- Born: 1909
- Died: 1987 (aged 77–78)
- Occupations: Investment banker Philanthropist Thoroughbred owner Polo player
- Spouse: Alice du Pont Mills
- Children: Mrs. William Abel-Smith Mrs. James Wyeth James P. Mills Jr.
- Honors: Virginia Equine Hall of Fame U.S. Polo Hall of Fame

= James P. Mills =

American investment banker and philanthropist

James P. Mills (1909-1987) was an American investment banker, throughbred owner, polo player and philanthropist.

==Biography==

===Early life===
James P. Mills was born in 1909 the son of Paul Denckla Mills (son of the late General Samuel Miles Mills, Commandant of the U. S. Military Academy at West Point) and Ellen Drexel Paul the granddaughter of Anthony J. Drexel. He graduated from Yale University, where he was the captain of the polo team in 1931 and 1932.

===Banking career===
He worked as an investment banker.

===Equestrian interests===
He owned Devil's Bag (1981–2005), Gone West (1984-2009), Believe It, Chumming and Akureyri. Additionally, he was a member of The Jockey Club, the National Steeplechase Association and the Virginia Equine Hall of Fame.

He was also an eight-goal polo player from the age of twenty-five. He played at the Meadowbrook Polo Club in Nassau County, New York and at the Aiken Polo Club in Aiken, South Carolina.

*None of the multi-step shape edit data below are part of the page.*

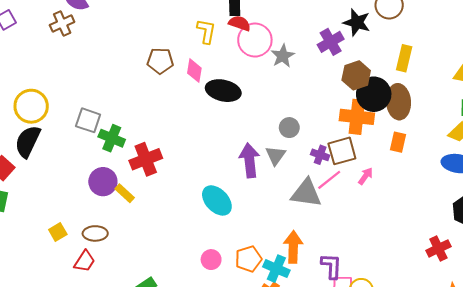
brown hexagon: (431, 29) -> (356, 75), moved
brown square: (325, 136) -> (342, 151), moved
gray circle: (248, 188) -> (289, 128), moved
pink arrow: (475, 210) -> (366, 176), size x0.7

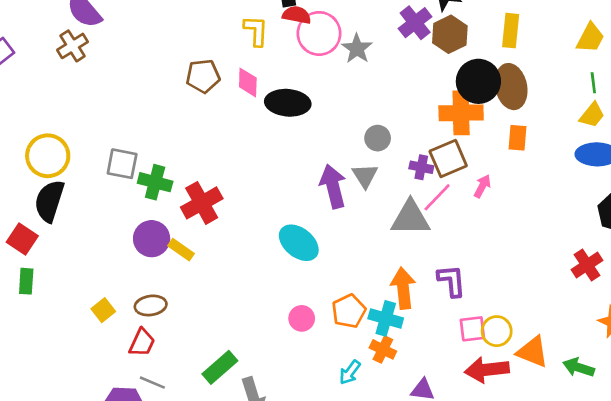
brown hexagon: (356, 75) -> (450, 34), moved
purple L-shape: (331, 266) -> (452, 281), moved

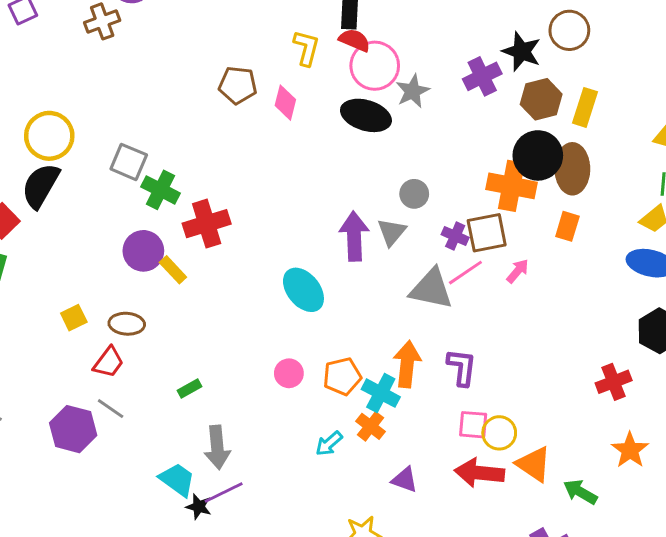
brown hexagon: (450, 34) -> (541, 99), moved
black ellipse: (288, 103) -> (366, 115), moved
green rectangle: (220, 367) -> (190, 389), moved, size x0.6

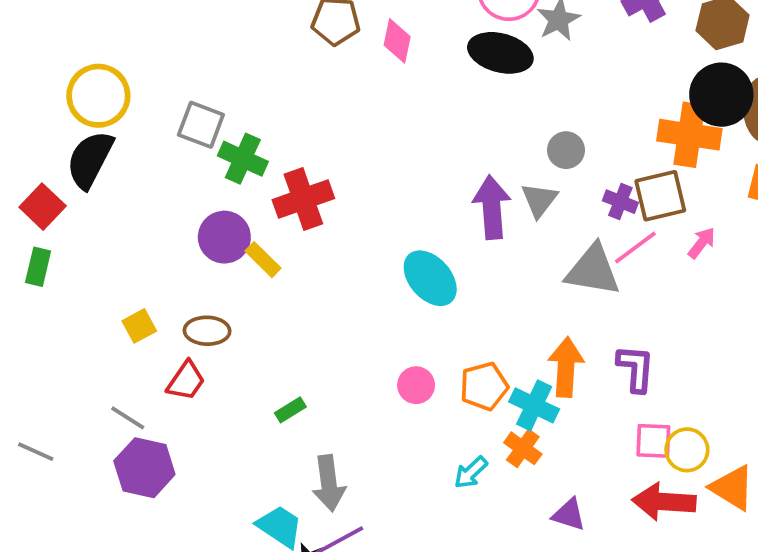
gray line: (111, 409) -> (128, 418), moved

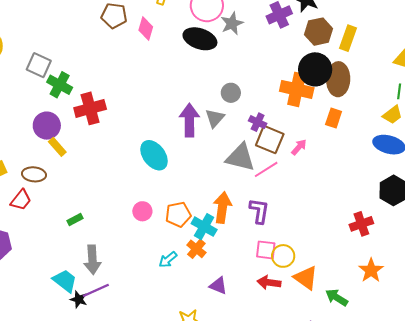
brown square: (660, 196) -> (270, 140), moved, turned 32
pink line: (635, 248) -> (266, 169), moved
yellow rectangle: (263, 260) -> (57, 147), moved
red arrow: (664, 502) -> (269, 283), size x0.7

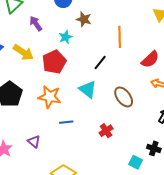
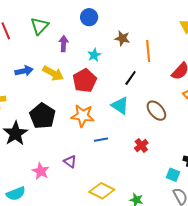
brown star: (84, 19) -> (122, 38), moved
purple arrow: (36, 24) -> (64, 44), turned 42

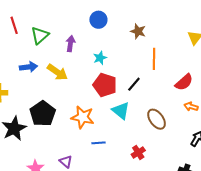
green triangle: (40, 26) -> (40, 35), moved
brown star: (122, 38) -> (138, 31), moved
red pentagon: (85, 81) -> (105, 85), moved, turned -30

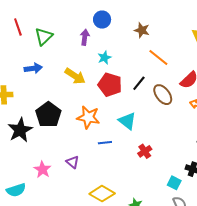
purple arrow: (70, 44) -> (85, 37), moved
orange line: (154, 59) -> (158, 57), turned -50
yellow arrow: (57, 72) -> (75, 76), moved
cyan triangle: (121, 111) -> (127, 121), moved
brown ellipse: (157, 119) -> (163, 95), moved

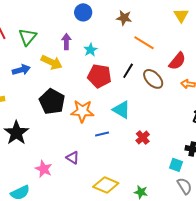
purple arrow: (85, 37) -> (66, 42), moved
yellow arrow: (75, 76) -> (52, 62), moved
black pentagon: (48, 115) -> (52, 102), moved

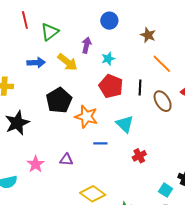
black line: (128, 71) -> (140, 87), turned -42
purple triangle: (73, 158) -> (66, 160), turned -40

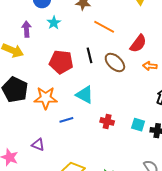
cyan star: (108, 59) -> (54, 23), moved
red cross: (139, 156) -> (107, 121), turned -32
purple triangle: (66, 160) -> (38, 145), turned 32
cyan square: (166, 190) -> (138, 125), moved

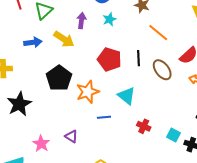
orange star: (46, 98) -> (88, 92), turned -30

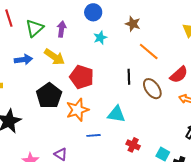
purple arrow: (81, 21) -> (62, 29), moved
red pentagon: (109, 59) -> (82, 77), moved
cyan triangle: (126, 96) -> (116, 114), turned -30

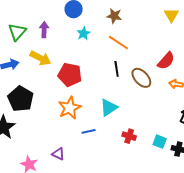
orange line: (149, 51) -> (118, 43), moved
black pentagon: (49, 96) -> (21, 99), moved
cyan triangle: (116, 114) -> (109, 108), turned -36

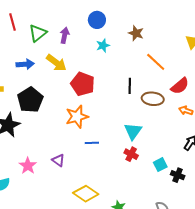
orange line: (118, 43) -> (156, 62), moved
brown ellipse: (141, 78) -> (153, 99), turned -50
cyan triangle: (109, 108) -> (133, 131), moved, turned -30
cyan square: (160, 142) -> (160, 165), turned 32

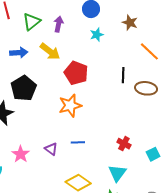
cyan triangle: (133, 131) -> (117, 173), moved
blue line: (92, 143) -> (78, 142), moved

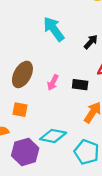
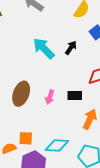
black arrow: (91, 42) -> (71, 48), moved
orange square: (20, 110) -> (26, 138), moved

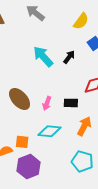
brown ellipse: (21, 94) -> (20, 99), turned -65
cyan diamond: (57, 146) -> (50, 131), moved

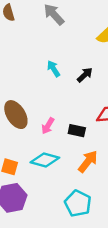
cyan arrow: (43, 57) -> (54, 69), size x0.6

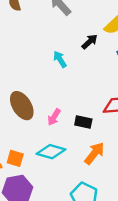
black arrow: (85, 75) -> (90, 42), moved

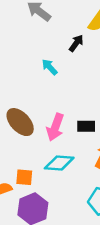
pink arrow: (54, 117) -> (55, 127), size x1.5

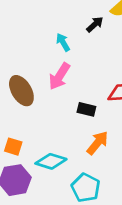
pink arrow: (55, 127) -> (59, 76), moved
cyan diamond: (59, 163) -> (51, 161), moved

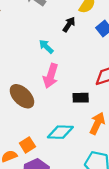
orange square: (13, 147) -> (27, 145), turned -35
cyan diamond: (51, 161) -> (60, 132), moved

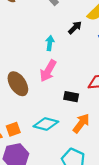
cyan arrow: (46, 46) -> (50, 43), turned 40

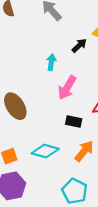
pink arrow: (48, 71) -> (67, 88), moved

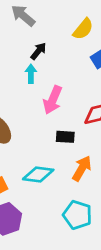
black arrow: (79, 46) -> (38, 51), moved

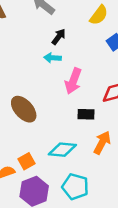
cyan arrow: (31, 74) -> (53, 58), turned -84
cyan pentagon: (77, 215) -> (75, 187), moved

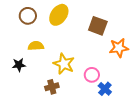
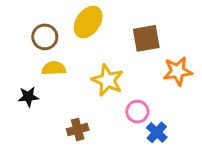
brown circle: (28, 16) -> (45, 37), moved
brown square: (98, 26) -> (146, 38), turned -30
yellow star: (64, 64) -> (107, 80), moved

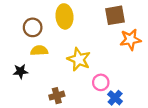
yellow ellipse: (88, 22) -> (64, 16), turned -40
brown square: (146, 38) -> (115, 15), moved
orange star: (178, 71) -> (130, 40), moved

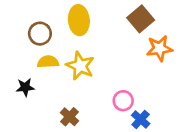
brown square: (115, 15) -> (141, 19), turned -30
yellow star: (79, 59) -> (80, 66), moved
brown cross: (57, 96) -> (69, 117), turned -32

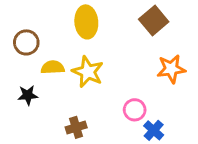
brown circle: (40, 34) -> (26, 42), moved
orange star: (159, 48) -> (171, 69), moved
brown cross: (69, 117) -> (76, 127), turned 30

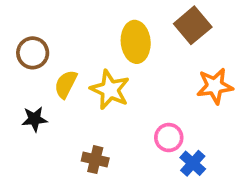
yellow ellipse: (86, 22) -> (136, 42), moved
yellow semicircle: (53, 67) -> (66, 84), turned -60
brown cross: (76, 127) -> (95, 160), turned 30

He won many championships. Both in 1929 and in 1933, he won the Silver Cup, also known as the Junior Championship Cup. In 1932, together with Elmer Boeseke (1895-1963), Winston Frederick Churchill Guest (1906-1982), Stewart Iglehart (1910-1993), Michael Grace Phipps (1910-1973), Joseph Cornelius Rathborne and William Post II, he competed in the Cup of the Americas in Palermo, Buenos Aires. The following year, in 1933, he won the U.S. Open Polo Championship in Seymour H. Knox II (1898-1990), Elbridge T. Gerry, Sr. (1909-1999), and Elmer Boeseke.

He also won the Monty Waterbury Cup twice: in 1933 and, three years later, in 1936. That year, in 1936, he was also a reserve for the International Polo Cup. The same year, together with Michael Phipps, Winston Guest and Robert E. Strawbridge, Jr. (1896-1986), he won the Hurlingham Champion Cup, the Roehampton Open Challenge Cup and the Coronation Cup.

Additionally, he wrote about polo for The Sportsman.

On February 17, 2012, he was inducted in the Museum of Polo and Hall of Fame in Lake Worth, Florida.

===Philanthropy===
He founded the Arthritis Foundation.

===Personal life===
In 1935, he married Alice du Pont Mills (1912-2012). They had two daughters and a son:
- Mimi Mills. She was married to William Abel-Smith.
- Phyllis Mills. She is married to painter Jamie Wyeth.
- James P. Mills Jr. He is married to Debbie Manoog Mills.

They lived on Hickory Tree Farm, which includes the Confederate Hall and is listed on the Virginia Landmarks Register, located in Middleburg, Virginia. He developed spinal arthritis in 1945, at the age of 37.

He died in 1987 in Winchester Hospital in Winchester, Massachusetts. His funeral ceremony took place at the Emanuel Church in Middleburg, Virginia.